2017 is the Year for React Apps

by Zach Silveira •  Filed under react

Last year, I created a large client side app, using webpack v1, react router v2, and React. It taught me a lot about the state of JavaScript development. With the new year coming, I am going to make a prediction. Things are stabilizing. Does anyone else remember when Grunt was first released? Everyone was saying it's the best thing ever. Shortly after, Gulp was released and everyone I knew was switching to that. Then there was Browserify. Then came Webpack. Then 6-to-5 came along and later became Babel.

I had no idea how much stuff has come about in the past couple years until writing the above paragraph. I didn't even throw in all the flux libraries, CSS solutions, etc. There's a ton of things that got us to where we are today.

The beginning of this year, I created the biggest app I had ever made. Complete with code splitting and everything else a large app needs. Looking over the codebase after completion, I am happy with it overall. There's a lot I want to change with it. Using these projects for over a year has opened my eyes. In my opinion, we won't be needing to rewrite apps to get the latest features much longer.

Looking forward

The worst part about this app is its terrible SASS setup. In v2 I'll be using styled-components. I'll always be able to know when I can or cannot delete CSS. It was only released a few months ago, but I'd venture to say that it will be here to stay until CSS itself is radically changed.

Webpack 1 has been great. Version 2 comes with a more stable, less magical syntax. It has tree shaking, overall it's a much more mature project that you should consider using.

Babel hasn't changed drastically since the big changes in v6, and is also stabilizing. You can even use the relatively new babel-preset-env to target specific browser versions.

React Router is about to release version 4. A completely simplified api, that is just React components. The API surface is small. Historically, the React Router API has changed a lot. I see v4 being here to stay. It makes sense and feels like anything else you do in React now.

React has been extremely stable all year.
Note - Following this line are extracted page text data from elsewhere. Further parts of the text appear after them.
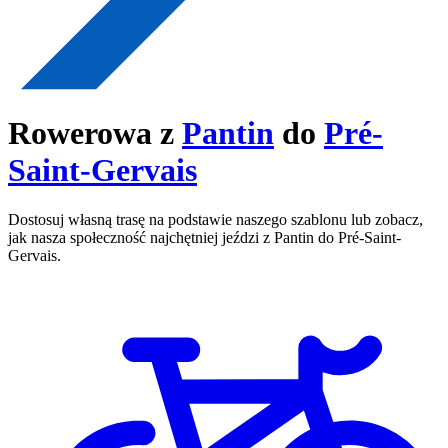
Rowerowa z
Pantin
do
Pré-
Saint-Gervais
Dostosuj własną trasę na podstawie naszego szablonu lub zobacz,
jak nasza społeczność najchętniej jeździ z Pantin do Pré-Saint-
Gervais.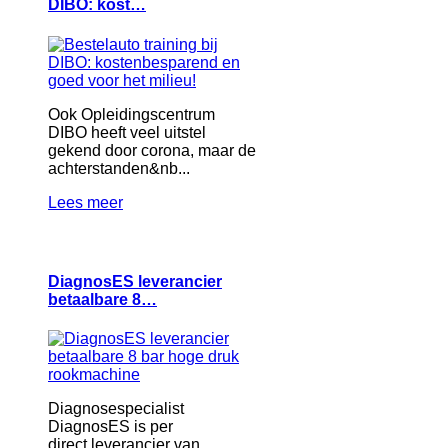
DIBO: kost…
Ook Opleidingscentrum
DIBO heeft veel uitstel
gekend door corona, maar de
achterstanden&nb...
Lees meer
DiagnosES leverancier
betaalbare 8…
Diagnosespecialist
DiagnosES is per
direct leverancier van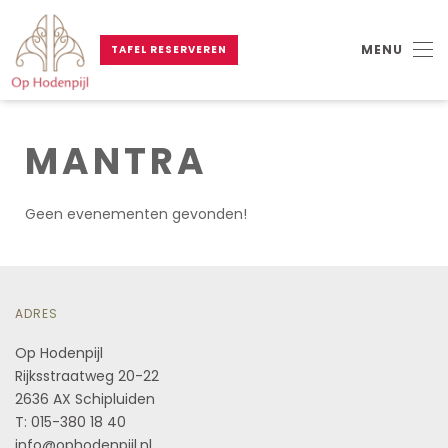
MENU
TAFEL RESERVEREN
Skip to main content
MANTRA
Geen evenementen gevonden!
ADRES
Op Hodenpijl
Rijksstraatweg 20-22
2636 AX Schipluiden
T: 015-380 18 40
info@ophodenpijl.nl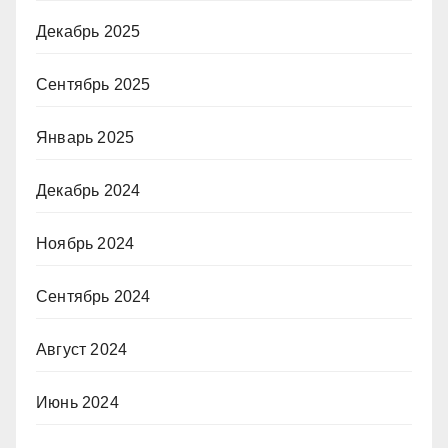
Декабрь 2025
Сентябрь 2025
Январь 2025
Декабрь 2024
Ноябрь 2024
Сентябрь 2024
Август 2024
Июнь 2024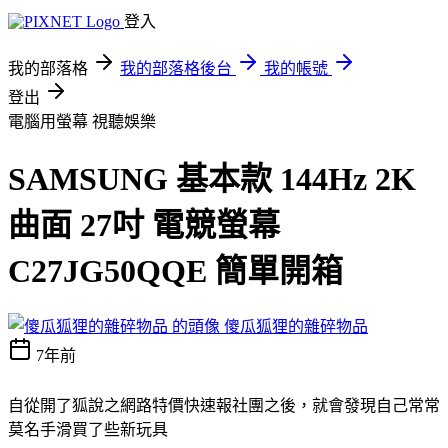
登入
我的部落格
我的部落格後台
我的帳號
登出
電腦用螢幕
視聽娛樂
SAMSUNG 基本款 144Hz 2K
曲面 27吋 電競螢幕
C27JG50QQE 簡單開箱
傻瓜狐狸的雜碎物品
7年前
自從開了狐說之網路特價快速報社團之後，就會發現自己常常
莫名手滑買了些新玩具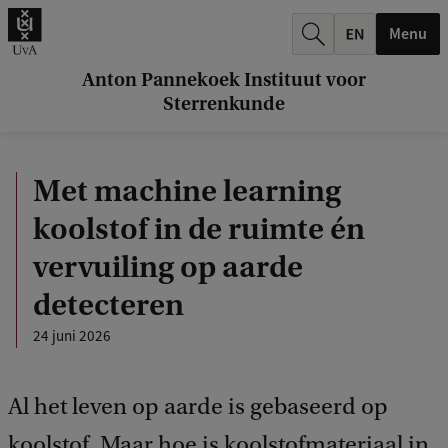
k
Menu
.
.
Anton Pannekoek Instituut voor
Sterrenkunde
.
Met machine learning
koolstof in de ruimte én
vervuiling op aarde
detecteren
24 juni 2026
Al het leven op aarde is gebaseerd op
koolstof. Maar hoe is koolstofmateriaal in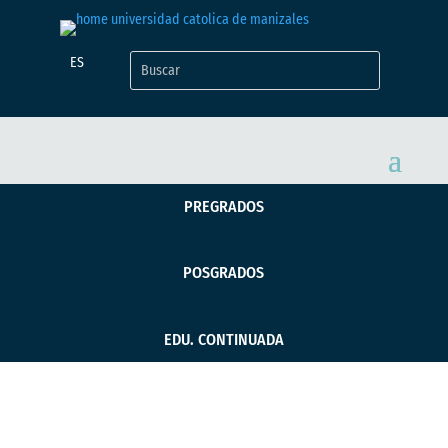
ES
PREGRADOS
POSGRADOS
EDU. CONTINUADA
Hackathon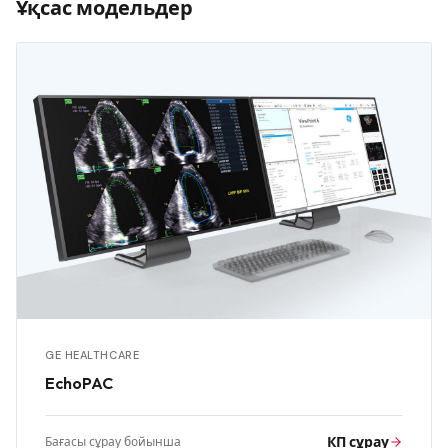
Ұқсас модельдер
GE HEALTHCARE
EchoPAC
КП сұрау
Бағасы сұрау бойынша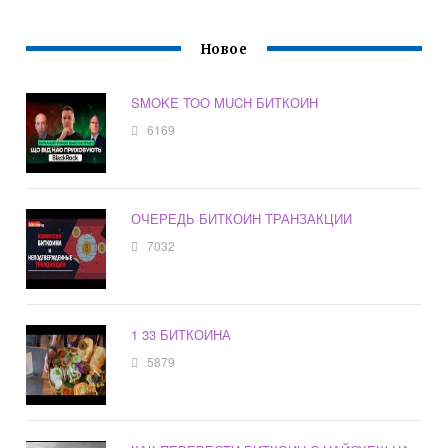
Новое
SMOKE TOO MUCH БИТКОИН
6169
ОЧЕРЕДЬ БИТКОИН ТРАНЗАКЦИИ
7032
1 33 БИТКОИНА
5879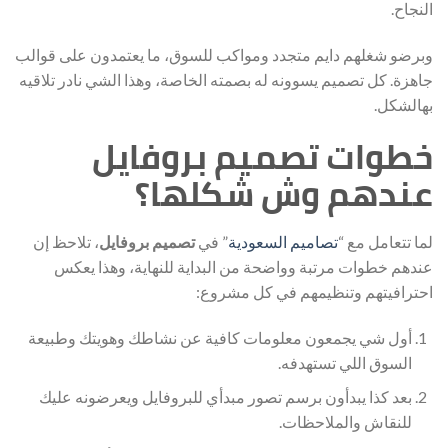
النجاح.
وبرضو شغلهم دايم متجدد ومواكب للسوق، ما يعتمدون على قوالب
جاهزة. كل تصميم يسوونه له بصمته الخاصة، وهذا الشي نادر تلاقيه
بهالشكل.
خطوات تصميم بروفايل
عندهم وش شكلها؟
لما تتعامل مع “
تصاميم السعودية
” في
تصميم بروفايل
، تلاحظ إن
عندهم خطوات مرتبة وواضحة من البداية للنهاية، وهذا يعكس
احترافيتهم وتنظيمهم في كل مشروع:
أول شي يجمعون معلومات كافية عن نشاطك وهويتك وطبيعة
السوق اللي تستهدفه.
بعد كذا يبدأون برسم تصور مبدأي للبروفايل ويعرضونه عليك
للنقاش والملاحظات.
With the announcement of switching to a new versioning scheme early in the year, not much has changed on the public API. Behind the scenes however, a lot is going on with React Fiber. This is another example of a project finding a good public api that won't be drastically changing any time soon.

Conclusion

It feels like all the projects I used to create react apps are figuring out the best ways to do things all at the same time. This is great for anyone getting into JS development at this point. Of course, I could be wrong. All of these packages could completely change in the new year, although I highly doubt it. Anyone who's been doing JS for a few years now should agree that things are slowing down a little bit. We are getting incremental language updates every year, and that only started in 2015.

It's taken a while for everyone to take advantage of new things that have been introduced. Personally, I have been playing with proxies and template literals to do some cool things. For instance, relation uses proxies to load relationships asynchronously. Legible uses template strings to make api requests. I bring this up to show that anyone who loves JS has been experimenting for 2+ years now. We are finding what actually works and what doesn't.